Asha n'entendit pas ce que grommelait Aimé. Mais il s'en fichait. Il préféra lui demander :

- C'est quoi, ce que t'as dans les mains ?

Aimé sembla exaspéré, mais lui répondit à contrecœur.

- C'est un violon, imbécile. Et son archet.

- Comment tu l'as...

- Obtenu ? Ma mère. Elle m'a apprit a jouer aussi.

En cet instant, Asha fut prit de l'irrésistible envie d'en demander plus. Sur son histoire. Mais il se doutait déjà qu'Aimé ne la lui raconterait pas.

- Dans les livres que j'ai lu, il était parfois question de violons. Je ne savais pas que c'était ça. C'est beau. Ce que tu as joué aussi, c'était beau. C'est la première fois que j'entends de la musique...

- Content pour toi. Par contre t'es bien gentil, mais tu débarques à une heure super tardive, alors tu vas me faire le plaisir de dormir tout de suite.
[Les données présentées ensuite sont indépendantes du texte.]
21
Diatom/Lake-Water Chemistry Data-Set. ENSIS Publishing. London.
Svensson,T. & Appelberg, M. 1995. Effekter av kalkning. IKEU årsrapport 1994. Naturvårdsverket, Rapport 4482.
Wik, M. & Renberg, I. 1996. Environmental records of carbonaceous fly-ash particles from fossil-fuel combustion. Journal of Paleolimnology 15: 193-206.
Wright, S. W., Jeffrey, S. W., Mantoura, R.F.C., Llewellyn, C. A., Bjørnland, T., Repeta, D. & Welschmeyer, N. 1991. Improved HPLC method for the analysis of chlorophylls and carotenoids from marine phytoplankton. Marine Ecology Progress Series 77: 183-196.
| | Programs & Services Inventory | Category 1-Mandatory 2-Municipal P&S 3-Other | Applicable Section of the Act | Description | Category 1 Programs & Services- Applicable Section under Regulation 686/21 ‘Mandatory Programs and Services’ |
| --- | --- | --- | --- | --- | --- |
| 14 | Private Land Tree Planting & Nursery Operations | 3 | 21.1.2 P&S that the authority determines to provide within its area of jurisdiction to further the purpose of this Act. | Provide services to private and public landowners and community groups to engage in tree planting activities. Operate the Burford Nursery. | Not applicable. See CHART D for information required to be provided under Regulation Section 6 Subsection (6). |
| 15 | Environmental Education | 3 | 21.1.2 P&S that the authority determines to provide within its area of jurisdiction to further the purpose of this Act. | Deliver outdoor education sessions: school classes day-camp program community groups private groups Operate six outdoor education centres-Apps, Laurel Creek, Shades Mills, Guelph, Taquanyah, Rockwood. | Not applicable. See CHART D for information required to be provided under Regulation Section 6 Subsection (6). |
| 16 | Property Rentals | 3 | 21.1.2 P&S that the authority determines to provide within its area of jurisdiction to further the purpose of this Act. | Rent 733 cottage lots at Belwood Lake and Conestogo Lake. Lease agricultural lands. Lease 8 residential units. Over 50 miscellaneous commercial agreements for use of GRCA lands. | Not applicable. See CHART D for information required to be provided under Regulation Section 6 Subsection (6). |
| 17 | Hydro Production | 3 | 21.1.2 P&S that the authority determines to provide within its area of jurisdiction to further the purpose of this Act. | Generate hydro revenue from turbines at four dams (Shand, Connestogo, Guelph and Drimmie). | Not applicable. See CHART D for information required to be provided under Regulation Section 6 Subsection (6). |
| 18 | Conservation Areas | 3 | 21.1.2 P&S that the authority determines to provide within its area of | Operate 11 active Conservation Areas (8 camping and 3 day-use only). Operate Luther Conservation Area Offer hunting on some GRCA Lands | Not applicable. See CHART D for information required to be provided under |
Et tiens, avant que tu commences à frissonner comme hier.

Aimé jeta sa couverture et Asha l'attrapa au vol comme il put.

Mais s'endormir tout de suite aurait été trop simple.

- Aimé, pourquoi tu m'aimes pas ?

- J'aime personne, tronche d'acier.

Asha se retint de rire face à l'appellation ridicule.

- Non mais, tu m'aimes encore moins que les autres. Les autres t'as rien contre eux.

- T'es un A.S.H.A. C'est un argument qui se suffit à lui-même. Je peux pas aimer un robot. Un truc qui ne ressent rien. Je dois avouer que tu joues très bien la comédie. Bravo. Maintenant dors, enfin mets toi en veille, je sais pas.

Asha ne fut pas satisfait de la réponse. Il ferma les yeux. Pour les rouvrir quelques instants plus tard.

- Aimé, je ne suis pas comme ces brutes que tu as pu voir plus bas, commença Asha en chuchotant. J'ai été, à un moment donné, un truc en métal, oui. Juste conscient de lui-même. Ou d'elle-même. C'était un peu flou. Mon... Propriétaire voulait m'utiliser à des fins... Fort peu convenables. Il voulait que je devienne, lors de ma mise à jour alpha, un genre de stéréotype féminin, qui puisse être agréable à regarder, on va dire. Je ne voulais pas... George était odieux avec moi. Il m'insultait, me frappait parfois, alors si en plus je devais subir... Ça... Je suis devenu Asha, il s'est mis en colère. J'ai fui. Je me suis retrouvé, eh bien, là où tu m'as trouvé.

- Pourquoi tu saignais ? Demanda simplement son interlocuteur, silencieux jusqu'alors.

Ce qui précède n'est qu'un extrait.